Summer reading program starts May 22


It’s time for young bookworms to reclaim their summer reading nooks and return to favorite stories they put down during the school year.

The Haines Public Library’s Summer Reading Program kicks off at 11 a.m. Friday, May 22. The theme this year is, “Every Hero Has a Story.”

The kick-off event will feature a puppet show, fairy tale play, a “flashy and fun” science experiment, Native Youth Olympic Games demonstrations and other activities. Fireman Al Badgley also will share some of his personal hero stories.

The Chilkat Valley Community Foundation has donated 316 books to give away at the kick-off.

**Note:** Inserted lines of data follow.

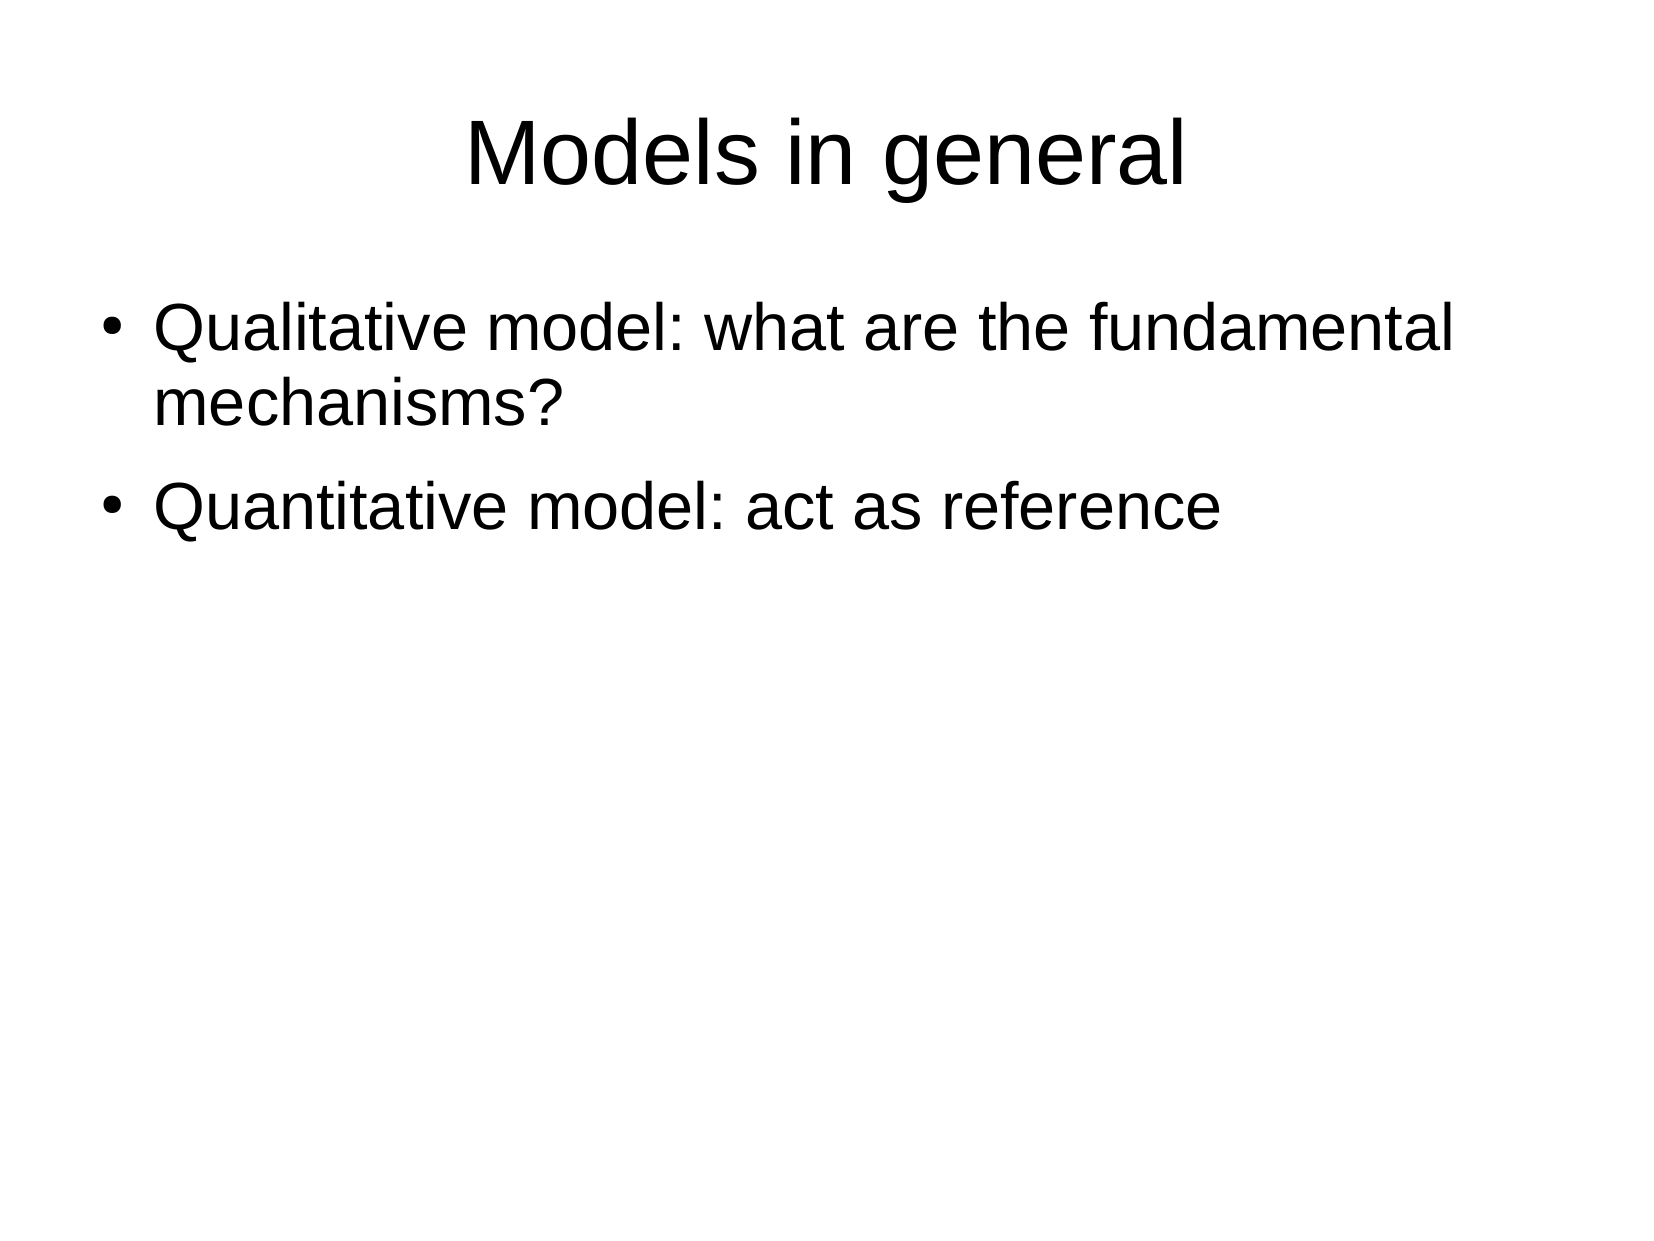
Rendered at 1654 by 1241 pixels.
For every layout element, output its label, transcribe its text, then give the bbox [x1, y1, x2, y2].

title Models in general [82, 49, 1571, 257]
list Qualitative model: what are the fundamental mechanisms? Quantitative model: act as reference [82, 290, 1571, 1010]
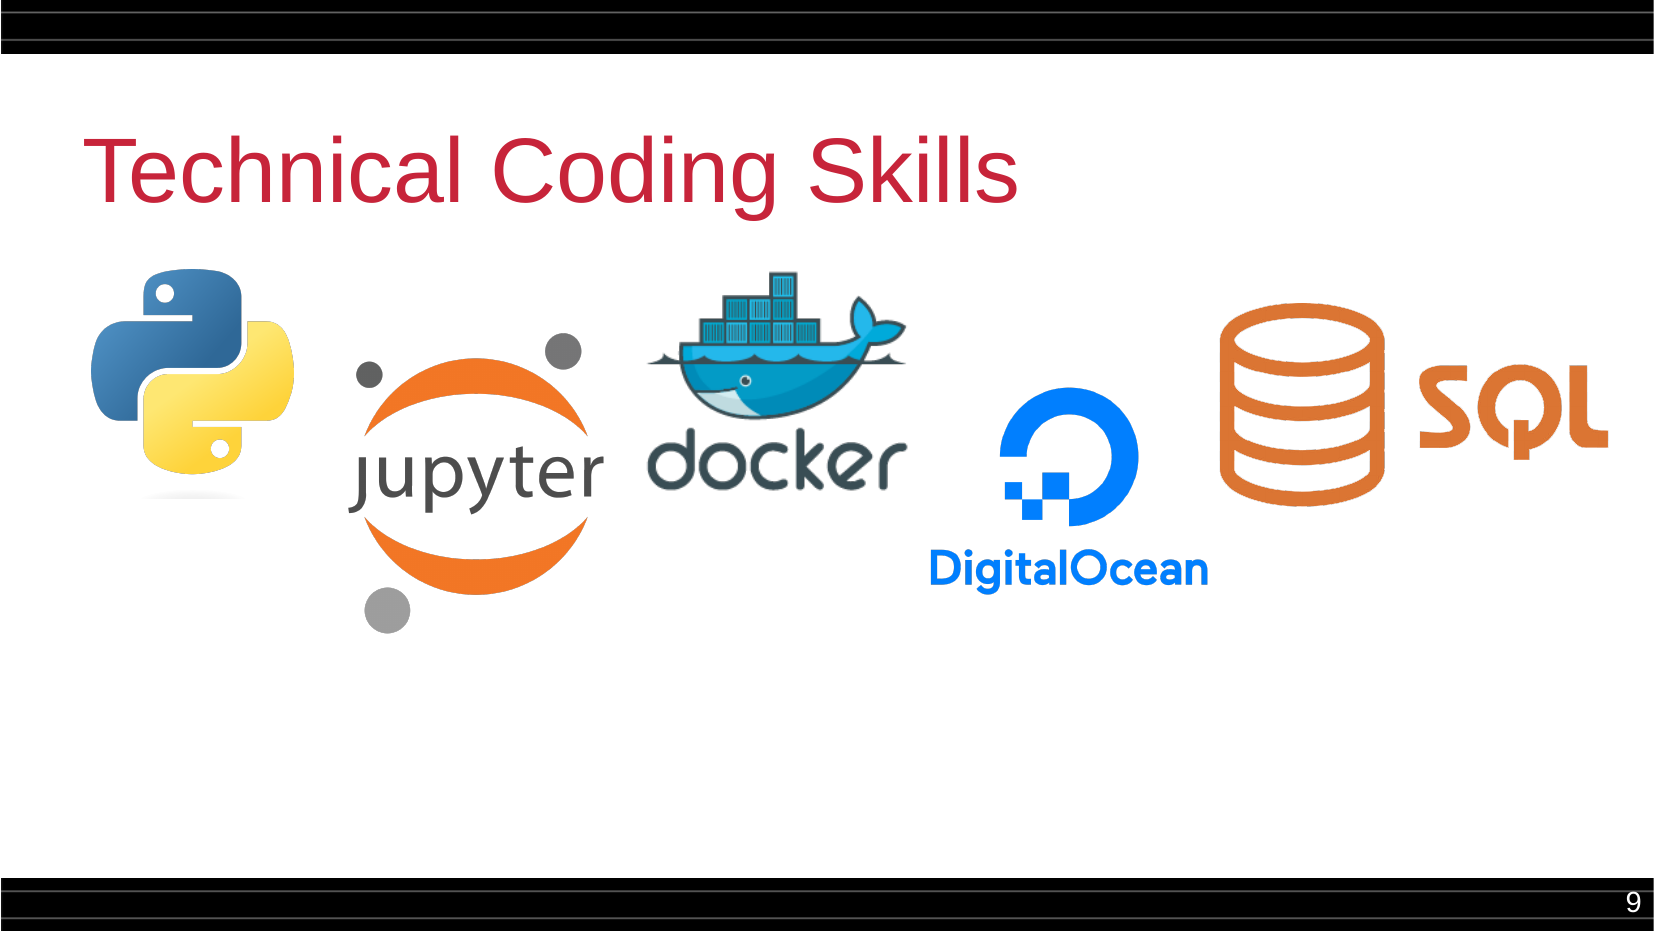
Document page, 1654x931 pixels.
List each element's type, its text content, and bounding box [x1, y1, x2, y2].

The main draw for the program’s launch event, though, is that it marks the time children can pick up their official reading logs for the 10-week program, said youth services coordinator Holly Davis.

“They just can’t help themselves,” Davis said of the children who show up for the event. “On Friday as soon as they get the official reading log, they just get right to work.”

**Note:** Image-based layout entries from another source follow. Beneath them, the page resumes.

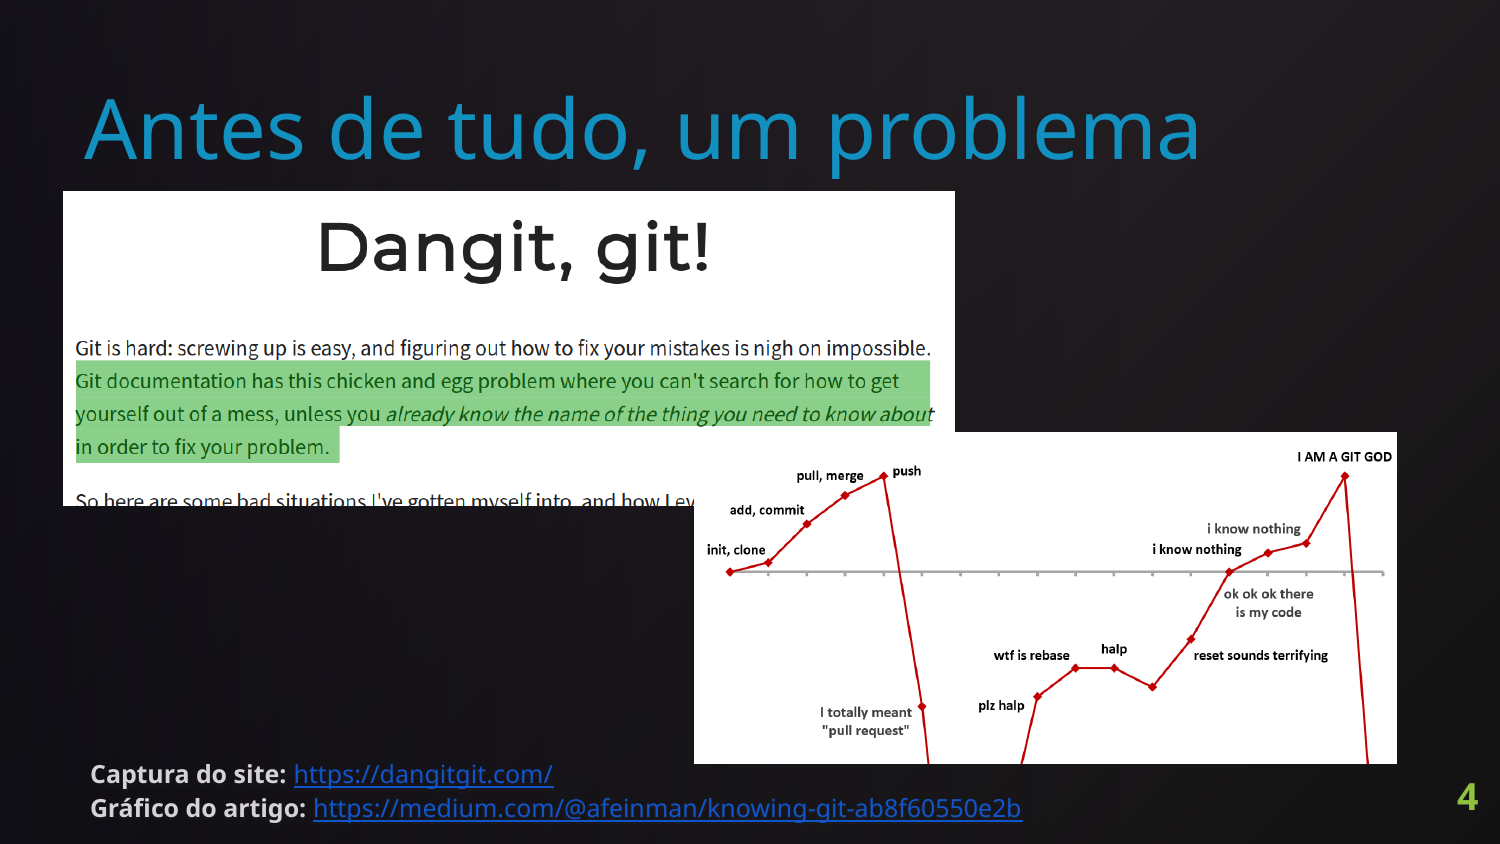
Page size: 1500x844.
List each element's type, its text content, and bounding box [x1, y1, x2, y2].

title Antes de tudo, um problema [69, 46, 1431, 192]
text_box [76, 360, 931, 463]
picture [63, 191, 1397, 764]
list Captura do site: https://dangitgit.com/ Gráfico do artigo: https://medium.com/@afeinman/knowing-git-ab8f60550e2b [75, 743, 1425, 820]
slide_number <number> [1407, 752, 1494, 844]
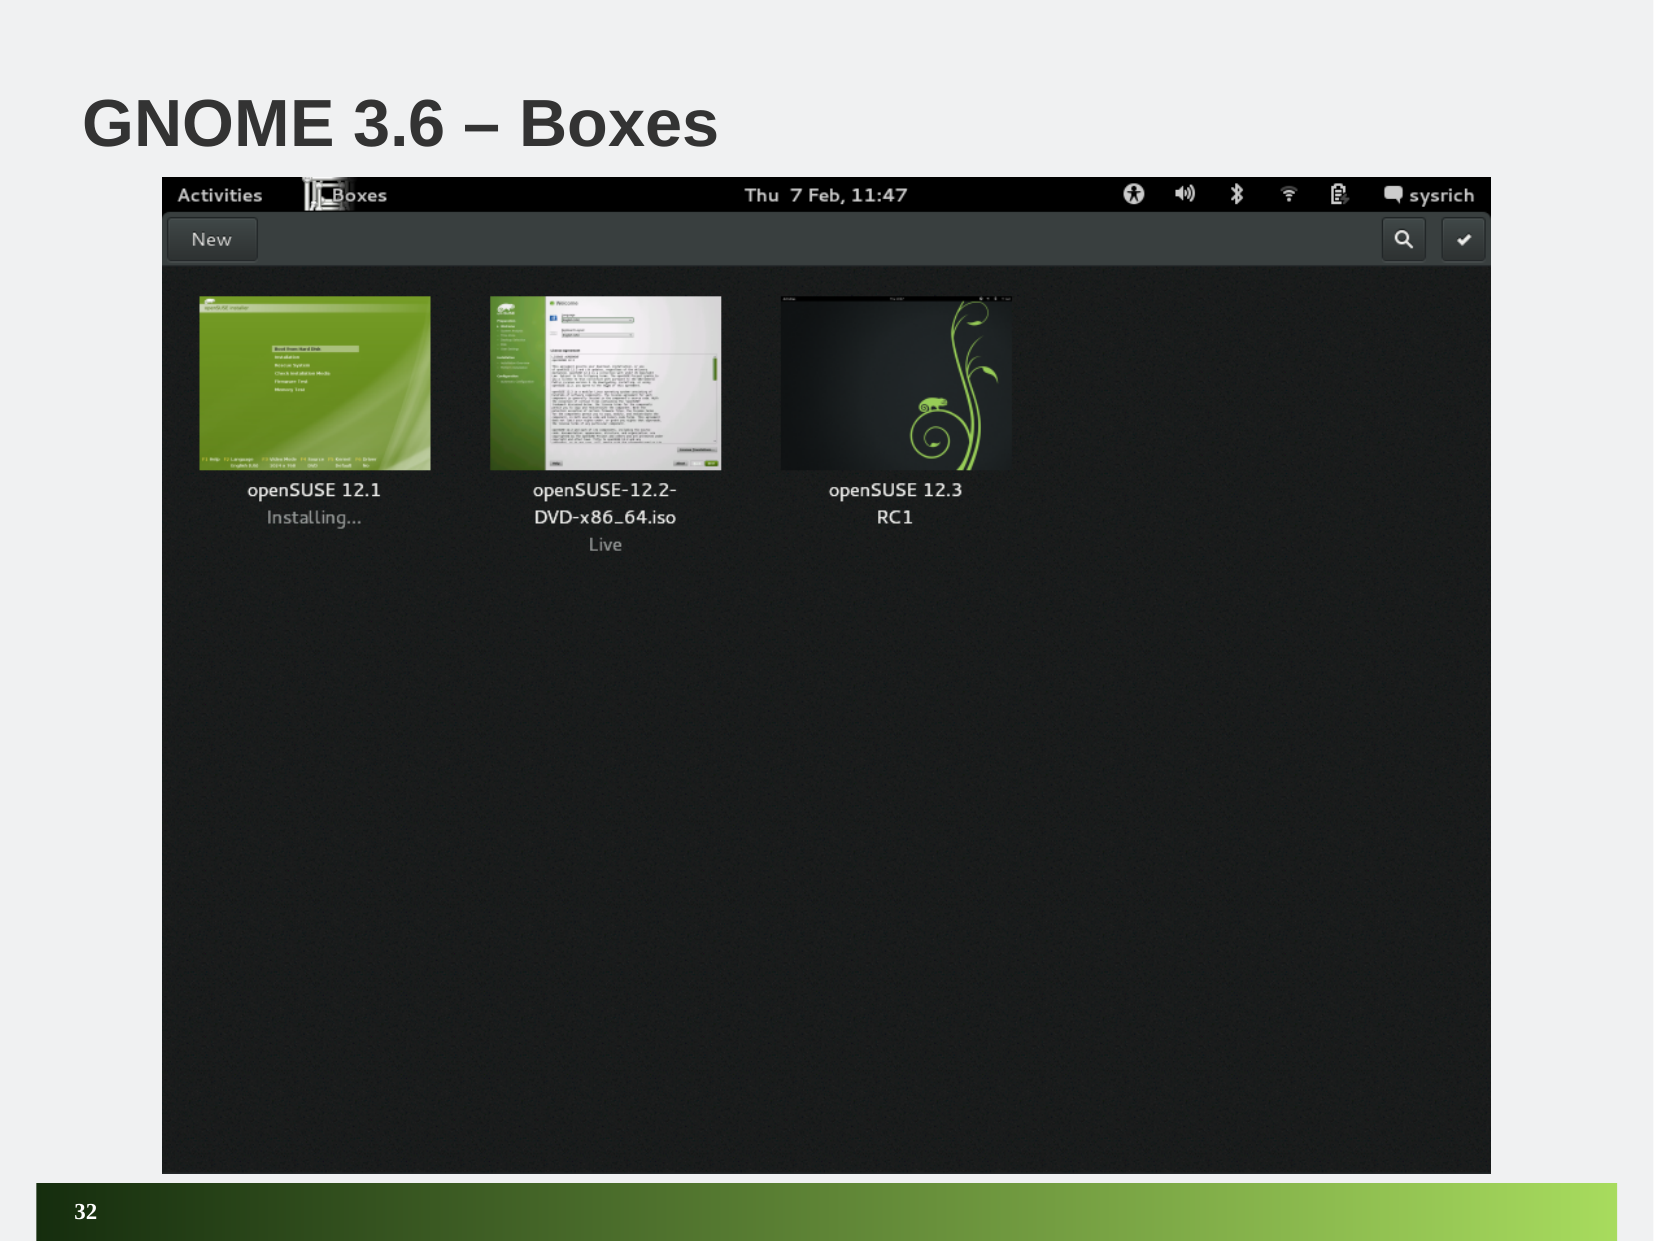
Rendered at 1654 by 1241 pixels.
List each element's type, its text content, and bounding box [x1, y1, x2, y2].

For every five books or chapters read, a reader gets to pick a prize from the program’s treasure chest. Or, in lieu of a prize, a reader can donate $5 to a hungry child through Samaritan’s Purse, an option that has taken off since being introduced two years ago, Davis said.

For every 10 books or chapters, a reader can choose a book from the Golden Book Box, which includes new and gently used books. For every 50 books or chapters, a reader gets to pick a special prize from the “top shelf” in the children’s reading room.

Since Davis came to work at the library in 2000, the program has grown from 30 participants to more than 200.

The 10-week program, which runs May 22 to Aug. 5, has weekly activities on Mondays, Wednesdays and Fridays. Most of the activities are old favorites (Detective Time, Nature Walkers, Ukulele Jam, Amateur Magicians), but Hero Time Read-a-Loud is a new addition for this year.

Every Monday at 3 p.m., Davis will read stories about heroes, big and small. Historical hero stories might include Martin Luther King Jr., Mother Teresa or Mahatma Gandhi. “Others might be less well-known stories, like about kids who have been heroes in their own communities,” she said.

Readers are encouraged to wear their favorite hero costumes to the reading program’s kick-off event, Davis said. “When we think about people who act heroically, it makes us more likely to reach out and do good and be heroes in our own small way. So hopefully we will inspire some kids this summer.”